[Work instructions] In this material, which lines include the string "from"? Show them.

*** Opening of Dataset ***

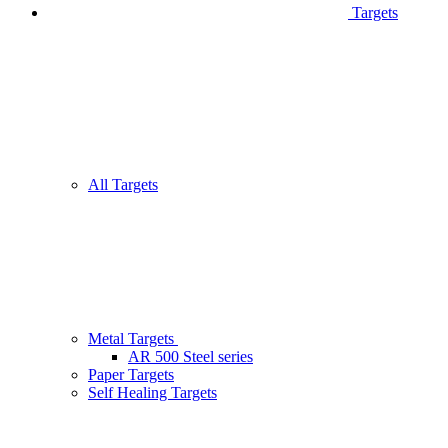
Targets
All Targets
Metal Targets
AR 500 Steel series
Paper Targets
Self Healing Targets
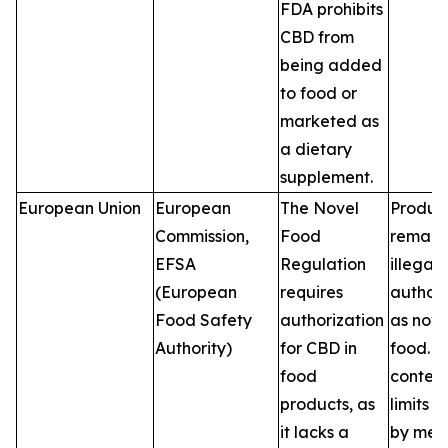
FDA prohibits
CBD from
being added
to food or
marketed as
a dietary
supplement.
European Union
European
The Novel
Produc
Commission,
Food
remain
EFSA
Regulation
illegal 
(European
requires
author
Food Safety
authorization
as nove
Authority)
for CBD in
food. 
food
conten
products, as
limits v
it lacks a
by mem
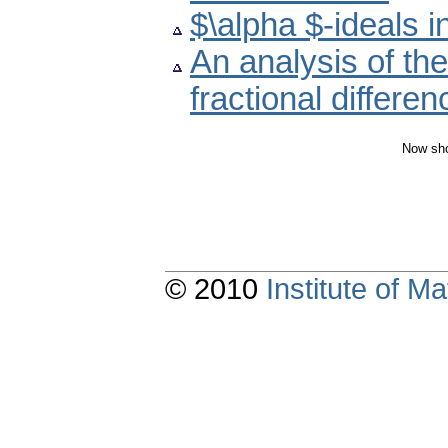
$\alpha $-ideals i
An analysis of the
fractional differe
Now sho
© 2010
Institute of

*** Close of Dataset ***
*** Opening of Dataset ***

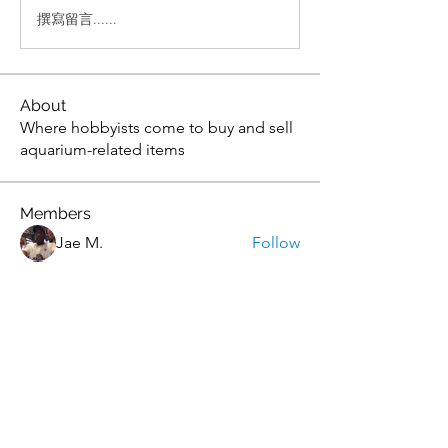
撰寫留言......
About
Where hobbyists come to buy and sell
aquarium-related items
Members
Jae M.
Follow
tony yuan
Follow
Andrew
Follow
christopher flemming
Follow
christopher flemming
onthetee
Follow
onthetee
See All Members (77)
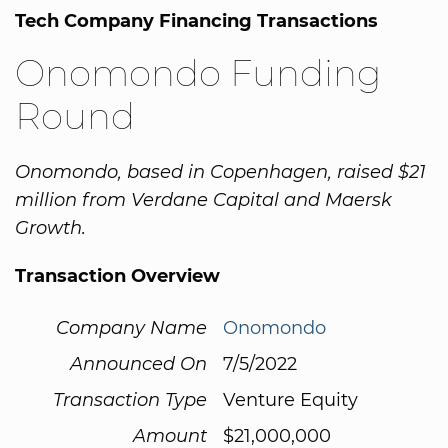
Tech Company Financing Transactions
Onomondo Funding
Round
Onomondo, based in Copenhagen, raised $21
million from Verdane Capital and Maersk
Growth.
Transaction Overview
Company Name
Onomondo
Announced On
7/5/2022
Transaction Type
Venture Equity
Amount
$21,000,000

*** Close of Dataset ***

[Problem solution]
CBD from
million from Verdane Capital and Maersk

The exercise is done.